WEST ALEXANDRIA — Village Council passed readings of ordinances concerning drugs, rules regarding social media usage, and a planned levy to increase funding for the police department during its regular monthly meeting Monday, March 15.
Fiscal officer Shaylie Werner briefly discussed Fire Chief John Glander’s written response to a complaint letter from the Ohio Bureau of Worker’s Compensation (BWC) Division of Safety and Hygiene near the top of Monday’s meeting.
The letter, dated Jan. 26, states that “one or more employees” of the West Alexandria Fire Department have alleged hazardous working conditions, including employees operating an aerial lift mechanism without adequate training or fall protection and using grinders and cut saws without being provided with appropriate personal protective equipment.
The village must submit injury reports for the last five years before the BWC can process Chief Glander’s response, according to Werner. Glander admitted during council’s Feb. 22 meeting that appropriate safety procedures had not always been followed.
“That’s true, and we’ll do a better job of providing PPE in the future,” Glander said.
Council approved the second reading of a use nuisance ordinance which would penalize landlords and other property owners in the village whose properties are repeatedly involved in drug-related offenses.

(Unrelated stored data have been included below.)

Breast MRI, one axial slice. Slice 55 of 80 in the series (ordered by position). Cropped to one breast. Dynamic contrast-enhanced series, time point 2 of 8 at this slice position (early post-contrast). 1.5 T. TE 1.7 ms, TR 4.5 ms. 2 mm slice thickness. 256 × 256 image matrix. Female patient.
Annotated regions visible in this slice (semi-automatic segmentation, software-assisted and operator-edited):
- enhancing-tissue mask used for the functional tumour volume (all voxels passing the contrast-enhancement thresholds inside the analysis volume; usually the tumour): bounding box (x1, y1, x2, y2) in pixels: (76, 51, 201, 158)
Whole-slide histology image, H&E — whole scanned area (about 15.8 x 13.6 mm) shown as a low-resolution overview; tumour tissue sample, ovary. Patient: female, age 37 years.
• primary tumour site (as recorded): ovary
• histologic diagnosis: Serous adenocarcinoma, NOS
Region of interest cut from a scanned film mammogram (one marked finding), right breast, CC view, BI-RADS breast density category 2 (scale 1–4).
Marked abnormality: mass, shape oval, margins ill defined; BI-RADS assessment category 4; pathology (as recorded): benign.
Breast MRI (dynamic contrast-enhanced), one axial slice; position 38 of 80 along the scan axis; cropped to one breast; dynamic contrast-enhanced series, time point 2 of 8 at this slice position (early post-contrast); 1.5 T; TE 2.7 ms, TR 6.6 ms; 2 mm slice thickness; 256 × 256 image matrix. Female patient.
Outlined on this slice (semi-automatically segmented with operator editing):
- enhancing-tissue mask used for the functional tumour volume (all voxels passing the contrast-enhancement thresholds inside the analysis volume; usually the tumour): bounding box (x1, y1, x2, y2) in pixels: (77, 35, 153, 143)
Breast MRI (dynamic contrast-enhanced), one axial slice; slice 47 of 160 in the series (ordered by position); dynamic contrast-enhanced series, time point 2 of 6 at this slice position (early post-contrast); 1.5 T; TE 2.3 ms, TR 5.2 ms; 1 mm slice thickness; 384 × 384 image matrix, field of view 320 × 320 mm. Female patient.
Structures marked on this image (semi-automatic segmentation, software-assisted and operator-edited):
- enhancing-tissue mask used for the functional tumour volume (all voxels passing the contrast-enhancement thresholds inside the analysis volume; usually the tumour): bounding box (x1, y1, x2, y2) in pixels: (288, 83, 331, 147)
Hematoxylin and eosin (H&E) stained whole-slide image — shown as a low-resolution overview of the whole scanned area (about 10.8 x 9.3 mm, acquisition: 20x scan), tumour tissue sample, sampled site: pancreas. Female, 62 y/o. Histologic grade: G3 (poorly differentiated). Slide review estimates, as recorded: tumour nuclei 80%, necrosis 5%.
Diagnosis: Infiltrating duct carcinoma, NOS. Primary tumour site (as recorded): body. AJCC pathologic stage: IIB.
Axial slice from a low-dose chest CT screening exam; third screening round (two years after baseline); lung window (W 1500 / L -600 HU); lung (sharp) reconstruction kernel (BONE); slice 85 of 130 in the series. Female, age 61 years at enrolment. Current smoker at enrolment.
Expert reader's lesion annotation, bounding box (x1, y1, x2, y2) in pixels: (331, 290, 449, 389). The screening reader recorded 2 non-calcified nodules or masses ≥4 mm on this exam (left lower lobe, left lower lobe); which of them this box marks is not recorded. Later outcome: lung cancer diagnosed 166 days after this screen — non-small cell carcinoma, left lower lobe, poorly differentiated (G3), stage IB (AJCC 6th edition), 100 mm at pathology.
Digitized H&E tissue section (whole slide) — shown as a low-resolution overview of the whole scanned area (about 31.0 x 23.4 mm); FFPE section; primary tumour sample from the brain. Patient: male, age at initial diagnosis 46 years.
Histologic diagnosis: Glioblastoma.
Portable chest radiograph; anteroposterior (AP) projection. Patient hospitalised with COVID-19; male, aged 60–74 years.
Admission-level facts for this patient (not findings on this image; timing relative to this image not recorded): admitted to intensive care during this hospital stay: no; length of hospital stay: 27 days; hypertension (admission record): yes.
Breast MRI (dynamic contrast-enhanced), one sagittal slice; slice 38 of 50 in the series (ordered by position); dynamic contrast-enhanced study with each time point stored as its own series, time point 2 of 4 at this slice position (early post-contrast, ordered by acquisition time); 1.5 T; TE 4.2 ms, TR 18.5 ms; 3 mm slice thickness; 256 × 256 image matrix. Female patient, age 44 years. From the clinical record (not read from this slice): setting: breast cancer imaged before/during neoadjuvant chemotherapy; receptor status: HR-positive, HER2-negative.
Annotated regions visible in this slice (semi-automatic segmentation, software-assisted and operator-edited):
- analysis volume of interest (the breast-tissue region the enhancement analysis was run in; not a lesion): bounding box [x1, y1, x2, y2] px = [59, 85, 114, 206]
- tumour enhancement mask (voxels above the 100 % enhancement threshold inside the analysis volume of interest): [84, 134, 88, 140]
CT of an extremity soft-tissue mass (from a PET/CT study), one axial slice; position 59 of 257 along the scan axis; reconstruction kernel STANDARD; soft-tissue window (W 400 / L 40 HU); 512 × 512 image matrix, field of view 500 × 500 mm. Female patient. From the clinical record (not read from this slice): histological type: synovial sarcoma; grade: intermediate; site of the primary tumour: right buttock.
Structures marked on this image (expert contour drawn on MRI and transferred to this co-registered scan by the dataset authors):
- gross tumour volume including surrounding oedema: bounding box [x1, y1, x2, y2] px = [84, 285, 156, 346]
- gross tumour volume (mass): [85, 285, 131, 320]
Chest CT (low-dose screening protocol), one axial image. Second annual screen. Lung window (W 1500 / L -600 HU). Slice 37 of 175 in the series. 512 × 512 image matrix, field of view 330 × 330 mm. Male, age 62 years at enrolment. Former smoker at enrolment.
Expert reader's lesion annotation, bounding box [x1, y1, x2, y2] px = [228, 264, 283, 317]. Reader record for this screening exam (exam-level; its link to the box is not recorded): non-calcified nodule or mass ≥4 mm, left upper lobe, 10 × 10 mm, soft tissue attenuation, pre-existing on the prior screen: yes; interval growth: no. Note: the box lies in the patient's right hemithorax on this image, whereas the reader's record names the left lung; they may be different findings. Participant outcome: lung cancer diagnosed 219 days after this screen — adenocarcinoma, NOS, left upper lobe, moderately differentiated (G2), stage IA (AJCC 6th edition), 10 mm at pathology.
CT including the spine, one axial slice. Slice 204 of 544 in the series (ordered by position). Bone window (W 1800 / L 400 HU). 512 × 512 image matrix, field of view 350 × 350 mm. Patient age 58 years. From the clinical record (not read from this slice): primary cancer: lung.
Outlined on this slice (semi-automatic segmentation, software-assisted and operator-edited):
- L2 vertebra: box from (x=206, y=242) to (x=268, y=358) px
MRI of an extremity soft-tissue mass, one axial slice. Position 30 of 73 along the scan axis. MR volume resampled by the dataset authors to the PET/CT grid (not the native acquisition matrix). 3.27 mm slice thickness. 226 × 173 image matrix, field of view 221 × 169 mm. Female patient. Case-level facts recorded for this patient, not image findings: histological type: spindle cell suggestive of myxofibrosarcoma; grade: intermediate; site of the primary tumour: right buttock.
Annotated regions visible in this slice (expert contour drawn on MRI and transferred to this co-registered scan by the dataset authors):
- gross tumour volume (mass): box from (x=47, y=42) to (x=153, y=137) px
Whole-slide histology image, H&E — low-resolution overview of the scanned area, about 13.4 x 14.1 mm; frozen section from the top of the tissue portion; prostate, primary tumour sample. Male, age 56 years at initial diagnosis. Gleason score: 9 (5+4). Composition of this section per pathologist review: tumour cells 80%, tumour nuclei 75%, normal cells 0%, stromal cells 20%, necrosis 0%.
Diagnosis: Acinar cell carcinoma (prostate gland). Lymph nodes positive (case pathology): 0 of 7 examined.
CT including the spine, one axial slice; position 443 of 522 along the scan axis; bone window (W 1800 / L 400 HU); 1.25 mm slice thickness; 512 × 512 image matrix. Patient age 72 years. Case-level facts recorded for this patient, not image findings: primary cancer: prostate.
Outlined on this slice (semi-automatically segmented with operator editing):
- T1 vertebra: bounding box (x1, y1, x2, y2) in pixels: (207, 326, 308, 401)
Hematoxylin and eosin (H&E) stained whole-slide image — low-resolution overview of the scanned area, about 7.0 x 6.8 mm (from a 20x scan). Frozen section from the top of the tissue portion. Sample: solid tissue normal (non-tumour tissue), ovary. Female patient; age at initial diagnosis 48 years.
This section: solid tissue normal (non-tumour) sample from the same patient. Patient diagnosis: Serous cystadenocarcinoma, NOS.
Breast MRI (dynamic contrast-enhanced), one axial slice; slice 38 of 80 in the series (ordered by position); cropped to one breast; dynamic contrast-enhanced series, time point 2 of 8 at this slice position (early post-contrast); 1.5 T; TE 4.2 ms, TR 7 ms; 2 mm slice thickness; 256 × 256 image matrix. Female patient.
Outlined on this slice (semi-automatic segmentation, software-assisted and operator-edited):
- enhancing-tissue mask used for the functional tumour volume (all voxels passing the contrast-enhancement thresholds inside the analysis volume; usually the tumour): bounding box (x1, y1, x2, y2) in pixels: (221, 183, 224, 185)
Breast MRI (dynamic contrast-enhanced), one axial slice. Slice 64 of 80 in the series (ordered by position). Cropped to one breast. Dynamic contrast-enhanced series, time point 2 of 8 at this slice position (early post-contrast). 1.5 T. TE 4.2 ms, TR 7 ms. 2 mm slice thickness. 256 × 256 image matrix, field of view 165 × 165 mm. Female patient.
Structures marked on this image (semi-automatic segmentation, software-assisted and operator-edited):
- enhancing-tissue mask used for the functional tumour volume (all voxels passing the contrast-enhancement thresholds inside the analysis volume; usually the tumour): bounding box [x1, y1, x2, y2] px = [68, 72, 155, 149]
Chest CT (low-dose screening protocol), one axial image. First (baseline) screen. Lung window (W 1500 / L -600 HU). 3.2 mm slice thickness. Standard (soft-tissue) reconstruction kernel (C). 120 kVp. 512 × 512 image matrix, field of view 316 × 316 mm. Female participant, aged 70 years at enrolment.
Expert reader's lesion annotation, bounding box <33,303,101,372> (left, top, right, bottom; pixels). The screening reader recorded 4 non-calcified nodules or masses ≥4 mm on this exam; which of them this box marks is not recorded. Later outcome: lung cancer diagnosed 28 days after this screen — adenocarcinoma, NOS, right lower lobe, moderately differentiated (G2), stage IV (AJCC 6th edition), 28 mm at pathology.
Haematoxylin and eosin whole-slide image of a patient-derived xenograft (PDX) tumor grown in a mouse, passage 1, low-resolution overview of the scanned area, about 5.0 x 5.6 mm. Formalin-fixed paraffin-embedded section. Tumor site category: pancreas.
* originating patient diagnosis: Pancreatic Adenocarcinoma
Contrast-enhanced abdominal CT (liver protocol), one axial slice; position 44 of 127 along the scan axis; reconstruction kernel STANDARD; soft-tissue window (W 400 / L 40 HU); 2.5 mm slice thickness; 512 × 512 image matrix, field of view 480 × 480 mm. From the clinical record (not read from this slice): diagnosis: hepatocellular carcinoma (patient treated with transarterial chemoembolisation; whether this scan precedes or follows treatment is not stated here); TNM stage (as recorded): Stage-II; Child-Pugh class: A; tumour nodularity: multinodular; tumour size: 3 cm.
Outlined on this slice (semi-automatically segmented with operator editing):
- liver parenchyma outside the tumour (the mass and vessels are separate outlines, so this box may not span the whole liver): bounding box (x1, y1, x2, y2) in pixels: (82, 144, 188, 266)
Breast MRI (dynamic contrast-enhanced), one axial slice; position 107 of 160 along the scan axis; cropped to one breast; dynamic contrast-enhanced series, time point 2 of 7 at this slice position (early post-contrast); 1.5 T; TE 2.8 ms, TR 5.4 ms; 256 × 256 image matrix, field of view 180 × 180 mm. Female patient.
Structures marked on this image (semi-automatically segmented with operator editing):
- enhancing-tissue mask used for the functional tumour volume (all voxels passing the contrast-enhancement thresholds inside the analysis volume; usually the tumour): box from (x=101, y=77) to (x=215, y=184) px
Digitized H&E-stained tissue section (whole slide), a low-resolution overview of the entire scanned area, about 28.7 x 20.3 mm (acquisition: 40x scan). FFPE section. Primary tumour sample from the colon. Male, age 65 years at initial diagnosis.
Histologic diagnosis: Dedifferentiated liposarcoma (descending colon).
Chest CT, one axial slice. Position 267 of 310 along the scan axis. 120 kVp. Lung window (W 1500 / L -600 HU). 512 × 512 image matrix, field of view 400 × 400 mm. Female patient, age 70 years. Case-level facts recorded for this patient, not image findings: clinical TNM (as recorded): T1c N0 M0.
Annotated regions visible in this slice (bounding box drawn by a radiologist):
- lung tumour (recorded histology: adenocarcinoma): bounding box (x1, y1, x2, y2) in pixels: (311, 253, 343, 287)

Council voted not to move forward with a previous version of the ordinance during its Monday, Oct. 19 meeting. If adopted, owners of properties found to be in violation would face a series of warnings and fines, and could even lose the ability to continue renting or residing at a property for a period of time.
Council voted to pass the second reading of the revised ordinance during Monday’s meeting, with council president Ashley Myers casting the lone “No” vote. A second vote to declare an emergency and waive the required third reading of the ordinance failed, however, with Myers and council member Holly Robbins voting against.
Social media controversy
Council also voted to approve the first reading of an ordinance establishing the Village of West Alexandria’s website and Facebook page as the only online public forums officially representing the village.
The ordinance, according to solicitor Aaron Glasgow, would protect the village against potential civil rights litigation by requiring council members with personal social media accounts to post a disclaimer stating that their views do not represent those of the municipality if they plan to regularly discuss village business.
Without the ordinance, Glasgow said, such discussions could legally constitute a public forum, meaning that the village could face lawsuits if residents’ comments are deleted or their views otherwise suppressed.
Mayor Hickey expressed concerns about certain council members’ statements on social media in January, saying he felt the statements were “a little misleading” and that they cast the village in a “disturbing” light.
Council members Dan Utsinger and Zach Shafer came out strongly in opposition to the ordinance.
“We’re going to ask every employee of this town to put a disclaimer on their Facebook page?” Utsinger asked. “Because that’s what this says, and to me that’s a dumb idea.”
Shafer, meanwhile, raised First Amendment concerns.
“I don’t see why we’re limiting our employees and elected officials in their free speech,” Shafer said. “Who’s got time to police what’s being commented on someone’s personal Facebook page? Who’s going to be the Facebook police?”
Glasgow insisted that the ordinance would only affect those who post about village-related business “on a regular basis,” however, and wouldn’t prevent them from posting whatever they wish as long as they include the disclaimer.
“The more you do, the closer you are to a public forum, especially when people are accessing it and debating,” Glasgow said.
Shafer said he felt the ordinance was being used as a form of censorship against certain council members, however. Utsinger expressed even stronger sentiments.
“I’m not putting a disclaimer on mine, no matter what happens,” he said.
The first reading of the measure passed by a margin of four to two, with Shafer and Utsinger voting against.
Police Department levy
Council previously debated placing a levy on the ballot to increase funding for the police department during a pair of special meetings held on Tuesday, Jan. 26 and Thursday, Jan. 28. The measure was defeated at that time.
Police Chief Tony Gasper addressed council about his department’s proposed 2021 budget during a pair of special meetings in Nov. 2020, stating that the planned reduction from $272,000 to $220,000 would compromise his ability to provide 24/7 police coverage.
The first reading of a resolution authorizing the village to place the levy on the ballot passed by a margin of four to two on Monday, however, with council members Myers and Robbins voting against. The levy is expected to go on the ballot in November pending the passage of subsequent readings.
West Alexandria Village Council meetings are held the third Monday of each month at 7 p.m. in the Fire & EMS Bldg located at 8 Marty Ln.